En uniforme, privés d'eau et d'électricité: trois jours durant, à Leipzig, 6000 passionnés participent à un "jeu de rôle" géant pour célébrer le bicentenaire de la défaite de Napoléon 1er. Nationaliste ou pacifiste, le rendez-vous divise.
Leipzig, ville allemande située à 190 kilomètres de Berlin, organise ce week-end une reconstitution géante de la bataille des Nations. Du 16 au 19 octobre 1813, elle marqua le début de la fin pour l’empereur Napoléon 1er. Suivant la catastrophe de la campagne de Russie, cette bataille de Leipzig fut la première grande défaite de Napoléon avant celle de Waterloo en 1815.
Tour d'Europe des reconstitutions historiques
A l’occasion du bicentenaire, la ville accueille 6000 acteurs et participants venus de 28 pays différents. Membres d’associations historiques, la plupart participent régulièrement à des reconstitutions similaires: Waterloo en juin, Borodino en août, Leipzig en octobre.
Durant trois jours, privés de téléphone, d’ordinateurs, vêtus d’uniformes d’époque qu’ils payent de leur poche -déboursant parfois jusqu’à 1000 euros- ces passionnés de batailles et d’histoire vont entrer dans la peau de simples fantassins ou d'infirmières ou encore participer à un large bivouac, sans lit ni eau courante. Ils relateront dimanche l’issue fatale de cette bataille de Leipzig.
Sur le terrain, les visiteurs peuvent circuler d'ici dimanche sur ce champ de bataille situé au sud de Leipzig. Au total, les organisateurs attendent plus de 30.000 personnes.
Revivre la bataille
"Cela fait 10 ans que nous organisons la reconstitution de cette bataille" explique Michel Kothe, 38 ans, président de l’association Leipzig 1813:
Cette année, nous avons vu les choses en grand à l’occasion du bicentenaire. Notre objectif est de rendre vivante cette bataille et de faire comprendre aux gens ce qui s’est passé à leur porte il y a 200 ans. Nous expliquons le contexte historique, la stratégie militaire mais aussi la vie au quotidien des soldats.
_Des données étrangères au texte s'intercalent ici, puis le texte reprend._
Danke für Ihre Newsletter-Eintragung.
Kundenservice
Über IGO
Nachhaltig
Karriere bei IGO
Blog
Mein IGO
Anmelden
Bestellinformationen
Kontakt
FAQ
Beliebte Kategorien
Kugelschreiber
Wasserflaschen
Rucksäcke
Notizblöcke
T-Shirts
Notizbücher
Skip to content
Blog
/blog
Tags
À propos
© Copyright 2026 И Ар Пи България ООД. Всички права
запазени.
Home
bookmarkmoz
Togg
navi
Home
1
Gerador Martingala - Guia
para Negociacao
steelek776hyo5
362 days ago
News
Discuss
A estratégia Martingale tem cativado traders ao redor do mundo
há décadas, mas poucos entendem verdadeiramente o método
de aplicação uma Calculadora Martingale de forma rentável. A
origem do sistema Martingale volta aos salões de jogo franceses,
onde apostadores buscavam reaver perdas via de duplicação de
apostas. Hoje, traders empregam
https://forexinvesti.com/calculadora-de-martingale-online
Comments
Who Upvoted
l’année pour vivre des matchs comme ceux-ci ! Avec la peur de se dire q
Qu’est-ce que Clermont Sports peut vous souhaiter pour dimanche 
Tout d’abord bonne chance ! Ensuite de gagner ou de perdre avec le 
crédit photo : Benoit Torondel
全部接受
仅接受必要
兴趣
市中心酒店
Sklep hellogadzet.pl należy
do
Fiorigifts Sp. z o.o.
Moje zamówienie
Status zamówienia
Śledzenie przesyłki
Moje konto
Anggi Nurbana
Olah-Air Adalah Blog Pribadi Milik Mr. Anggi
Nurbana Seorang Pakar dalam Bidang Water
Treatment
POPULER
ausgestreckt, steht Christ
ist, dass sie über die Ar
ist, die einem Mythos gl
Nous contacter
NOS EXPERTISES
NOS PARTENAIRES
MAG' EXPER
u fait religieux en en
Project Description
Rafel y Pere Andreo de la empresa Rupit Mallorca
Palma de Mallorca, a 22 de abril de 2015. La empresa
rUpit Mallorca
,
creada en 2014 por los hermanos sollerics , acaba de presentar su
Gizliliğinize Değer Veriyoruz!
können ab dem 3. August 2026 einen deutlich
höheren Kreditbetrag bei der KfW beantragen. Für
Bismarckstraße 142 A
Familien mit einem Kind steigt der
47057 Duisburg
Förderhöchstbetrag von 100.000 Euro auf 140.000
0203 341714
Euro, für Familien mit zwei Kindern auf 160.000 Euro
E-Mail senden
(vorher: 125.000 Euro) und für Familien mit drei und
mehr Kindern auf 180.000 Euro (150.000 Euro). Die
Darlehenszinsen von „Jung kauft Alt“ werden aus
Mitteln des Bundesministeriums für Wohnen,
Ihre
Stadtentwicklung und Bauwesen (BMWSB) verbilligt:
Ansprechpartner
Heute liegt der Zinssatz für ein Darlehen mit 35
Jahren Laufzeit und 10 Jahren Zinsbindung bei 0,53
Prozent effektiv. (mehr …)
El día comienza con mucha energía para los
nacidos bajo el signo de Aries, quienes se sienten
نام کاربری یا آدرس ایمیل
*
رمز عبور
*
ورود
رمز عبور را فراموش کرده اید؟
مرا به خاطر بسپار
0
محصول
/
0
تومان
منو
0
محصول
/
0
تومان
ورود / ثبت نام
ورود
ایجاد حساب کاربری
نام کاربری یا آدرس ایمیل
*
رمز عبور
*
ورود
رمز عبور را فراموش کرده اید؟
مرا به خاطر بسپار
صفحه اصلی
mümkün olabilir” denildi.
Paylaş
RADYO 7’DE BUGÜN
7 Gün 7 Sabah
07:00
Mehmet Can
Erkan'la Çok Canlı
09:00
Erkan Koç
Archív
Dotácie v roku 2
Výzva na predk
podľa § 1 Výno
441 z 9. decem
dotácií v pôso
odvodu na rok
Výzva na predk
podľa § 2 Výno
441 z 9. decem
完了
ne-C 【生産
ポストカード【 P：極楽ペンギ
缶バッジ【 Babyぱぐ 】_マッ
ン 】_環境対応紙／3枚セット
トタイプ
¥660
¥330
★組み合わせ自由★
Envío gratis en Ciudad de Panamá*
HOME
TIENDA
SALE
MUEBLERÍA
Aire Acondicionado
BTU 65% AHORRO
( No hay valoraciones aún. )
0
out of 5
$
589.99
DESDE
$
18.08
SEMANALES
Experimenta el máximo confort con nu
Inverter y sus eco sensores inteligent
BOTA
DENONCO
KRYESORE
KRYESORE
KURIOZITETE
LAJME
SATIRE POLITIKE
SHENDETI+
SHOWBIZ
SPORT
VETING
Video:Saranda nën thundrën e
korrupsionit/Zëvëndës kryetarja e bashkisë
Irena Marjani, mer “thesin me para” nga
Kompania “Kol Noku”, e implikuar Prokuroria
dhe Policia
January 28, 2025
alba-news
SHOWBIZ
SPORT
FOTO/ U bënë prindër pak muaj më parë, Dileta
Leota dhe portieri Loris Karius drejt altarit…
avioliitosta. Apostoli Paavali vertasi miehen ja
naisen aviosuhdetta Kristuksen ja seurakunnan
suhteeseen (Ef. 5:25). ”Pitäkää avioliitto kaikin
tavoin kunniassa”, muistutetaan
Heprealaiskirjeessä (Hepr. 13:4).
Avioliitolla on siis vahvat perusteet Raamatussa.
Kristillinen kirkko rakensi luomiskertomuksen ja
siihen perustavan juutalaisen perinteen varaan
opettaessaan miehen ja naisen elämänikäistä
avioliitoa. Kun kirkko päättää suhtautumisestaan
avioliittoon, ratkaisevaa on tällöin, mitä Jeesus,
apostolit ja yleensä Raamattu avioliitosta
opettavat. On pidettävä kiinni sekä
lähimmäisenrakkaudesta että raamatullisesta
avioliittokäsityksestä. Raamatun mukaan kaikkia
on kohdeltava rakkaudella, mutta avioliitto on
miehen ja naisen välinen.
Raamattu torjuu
Nous présentons un dispensaire pour expliquer les techniques sanitaires de l’époque. Par ce biais, nous pouvons peut-être intéresser des gens qui n’ont aucun atome crochu avec l’Histoire".
Rendre "l’Histoire vivante", l’objectif est légitime mais certaines voix s’élèvent contre l’aspect spectaculaire et les relents nationalistes d’une telle reconstitution. Faut-il vraiment faire fonctionner les canons pour commémorer une bataille qui, en trois jours, fit plus de 150.000 morts – 90.000 pour la coalition menée par la Prusse, les Russes, les Autrichiens, les Anglais et la Suède, et 60.000 pour les troupes napoléoniennes?
Réconciliation
Ce n’est pas un show",
répond Michel Kothe, "mais une représentation légitime de l’Histoire". Le président de cette association, enseignant en sciences politiques, père de famille, participe depuis l’âge de 22 ans à de telles reconstitutions historiques, en Allemagne et en Europe. Il enfile chaque année le costume de fantassin prussien sur le champ de bataille de Leipzig. Passionné par l’époque napoléonienne, il assure toutefois qu’aucun sentiment nationaliste ou revanchard ne guide ce projet.
La reconstitution historique a un objectif de réconciliation et n’a rien de nationaliste. Réunir 6000 participants de 28 pays différents, les faire bivouaquer ensemble pendant trois jours est la meilleure manière de le prouver. Et si d’autres voix se font entendre sur ce sujet, elles ne peuvent influencer notre action."
Mythe fondateur
L’énorme monument commémoratif (appelé Völkerschlachtdenkmal en allemand) érigé à Leipzig en 1913 lors du centenaire, quelques mois avant le déclenchement de la Première Guerre mondiale, rappelle toutefois l’importance de cette bataille pour les Allemands.
Largement méconnue des Français, cette défaite napoléonienne constitue outre-Rhin l’un des mythes fondateurs de la nation et occupe une place centrale dans l’histoire du nationalisme allemand. En 1913, on la commémora donc avec faste et nationalisme.
Bien sur à l’époque, le mémorial a été entouré de sentiments nationalistes mais il constitue aujourd’hui un symbole de paix pour l’Europe et le monde entier",
assure Michel Kothe.
A Leipzig, il est en tout cas bien difficile de passer à côté de ces commémorations. Au delà de cette reconstitution en costumes, se multiplient durant huit jours expositions, conférences et lectures sur le sujet.